- [Data supplied]
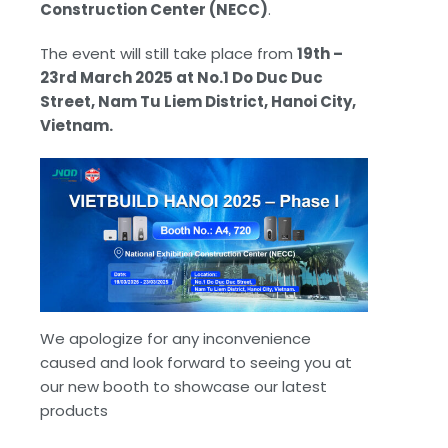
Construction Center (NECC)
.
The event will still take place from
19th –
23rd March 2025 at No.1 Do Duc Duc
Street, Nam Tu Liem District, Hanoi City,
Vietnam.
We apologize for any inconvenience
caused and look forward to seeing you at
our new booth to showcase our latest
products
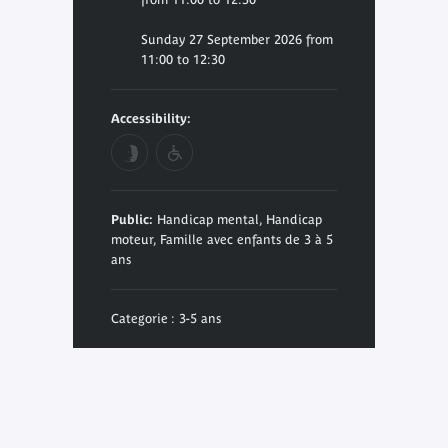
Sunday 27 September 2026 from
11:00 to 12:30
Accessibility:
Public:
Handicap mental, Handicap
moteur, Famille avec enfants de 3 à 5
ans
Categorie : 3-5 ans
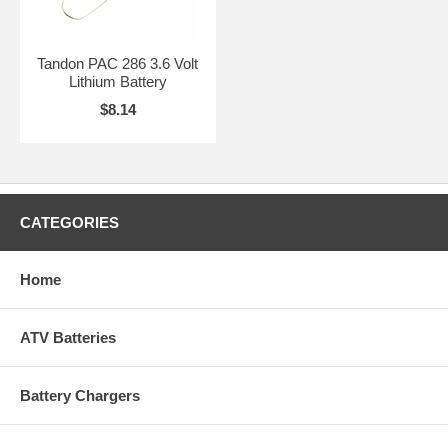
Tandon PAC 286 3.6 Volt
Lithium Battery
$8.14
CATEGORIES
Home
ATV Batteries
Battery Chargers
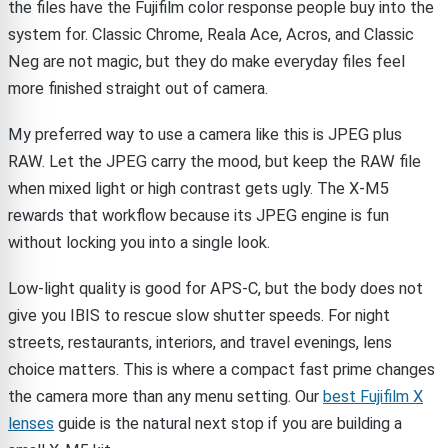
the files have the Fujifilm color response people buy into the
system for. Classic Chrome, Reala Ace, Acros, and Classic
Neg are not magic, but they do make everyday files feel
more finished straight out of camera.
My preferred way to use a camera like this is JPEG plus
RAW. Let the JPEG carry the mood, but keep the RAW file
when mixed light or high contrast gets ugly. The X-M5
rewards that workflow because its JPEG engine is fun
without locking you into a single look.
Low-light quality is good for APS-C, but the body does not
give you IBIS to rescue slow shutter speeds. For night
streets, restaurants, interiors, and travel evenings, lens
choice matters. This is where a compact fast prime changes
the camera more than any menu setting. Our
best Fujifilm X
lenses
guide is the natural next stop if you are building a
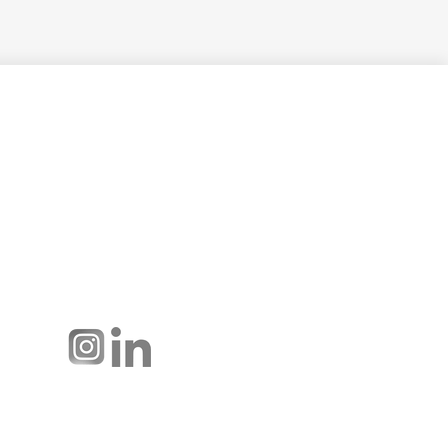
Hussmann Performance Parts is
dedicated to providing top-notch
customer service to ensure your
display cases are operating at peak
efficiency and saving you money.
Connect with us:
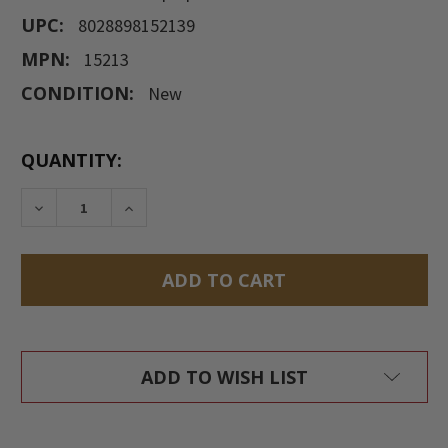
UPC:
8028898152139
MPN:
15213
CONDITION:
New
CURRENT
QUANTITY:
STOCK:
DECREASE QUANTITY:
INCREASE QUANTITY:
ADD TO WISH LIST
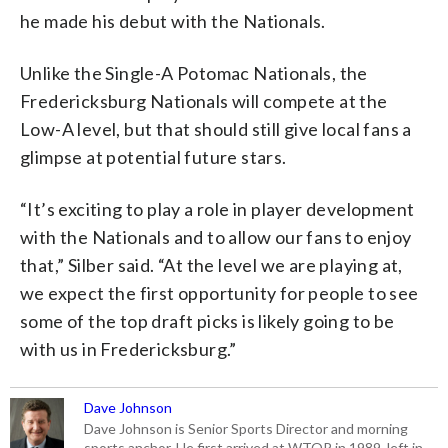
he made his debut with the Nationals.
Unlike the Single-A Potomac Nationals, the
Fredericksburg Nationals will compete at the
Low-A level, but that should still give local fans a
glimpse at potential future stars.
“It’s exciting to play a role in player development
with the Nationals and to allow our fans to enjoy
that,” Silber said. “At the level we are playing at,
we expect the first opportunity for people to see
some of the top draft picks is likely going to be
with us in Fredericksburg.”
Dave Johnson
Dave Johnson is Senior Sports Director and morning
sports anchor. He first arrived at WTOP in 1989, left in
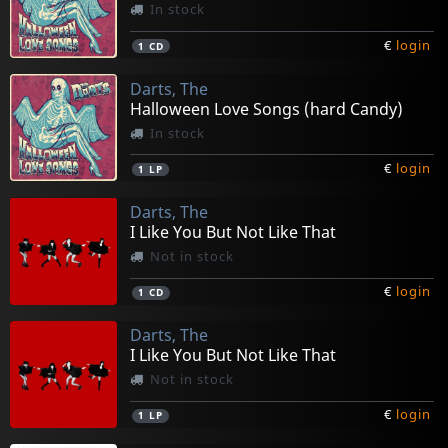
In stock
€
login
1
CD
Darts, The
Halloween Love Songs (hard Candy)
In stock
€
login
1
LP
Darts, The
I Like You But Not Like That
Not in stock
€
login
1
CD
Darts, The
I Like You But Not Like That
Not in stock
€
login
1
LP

- [Task details] Please reproduce each entry exactly as given and omit the pictures.

- [Answer box]
Construction Center (NECC)
.
The event will still take place from
19th –
23rd March 2025 at No.1 Do Duc Duc
Street, Nam Tu Liem District, Hanoi City,
Vietnam.
We apologize for any inconvenience
caused and look forward to seeing you at
our new booth to showcase our latest
products
Sunday 27 September 2026 from
11:00 to 12:30
Accessibility:
Public:
Handicap mental, Handicap
moteur, Famille avec enfants de 3 à 5
ans
Categorie : 3-5 ans
Tandon PAC 286 3.6 Volt
Lithium Battery
$8.14
CATEGORIES
Home
ATV Batteries
Battery Chargers
the files have the Fujifilm color response people buy into the
system for. Classic Chrome, Reala Ace, Acros, and Classic
Neg are not magic, but they do make everyday files feel
more finished straight out of camera.
My preferred way to use a camera like this is JPEG plus
RAW. Let the JPEG carry the mood, but keep the RAW file
when mixed light or high contrast gets ugly. The X-M5
rewards that workflow because its JPEG engine is fun
without locking you into a single look.
Low-light quality is good for APS-C, but the body does not
give you IBIS to rescue slow shutter speeds. For night
streets, restaurants, interiors, and travel evenings, lens
choice matters. This is where a compact fast prime changes
the camera more than any menu setting. Our
best Fujifilm X
lenses
guide is the natural next stop if you are building a
Hussmann Performance Parts is
dedicated to providing top-notch
customer service to ensure your
display cases are operating at peak
efficiency and saving you money.
Connect with us:
UPC:
8028898152139
MPN:
15213
CONDITION:
New
CURRENT
QUANTITY:
STOCK:
DECREASE QUANTITY:
INCREASE QUANTITY:
ADD TO WISH LIST
he made his debut with the Nationals.
Unlike the Single-A Potomac Nationals, the
Fredericksburg Nationals will compete at the
Low-A level, but that should still give local fans a
glimpse at potential future stars.
“It’s exciting to play a role in player development
with the Nationals and to allow our fans to enjoy
that,” Silber said. “At the level we are playing at,
we expect the first opportunity for people to see
some of the top draft picks is likely going to be
with us in Fredericksburg.”
Dave Johnson
Dave Johnson is Senior Sports Director and morning
sports anchor. He first arrived at WTOP in 1989, left in
In stock
€
login
1
CD
Darts, The
Halloween Love Songs (hard Candy)
In stock
€
login
1
LP
Darts, The
I Like You But Not Like That
Not in stock
€
login
1
CD
Darts, The
I Like You But Not Like That
Not in stock
€
login
1
LP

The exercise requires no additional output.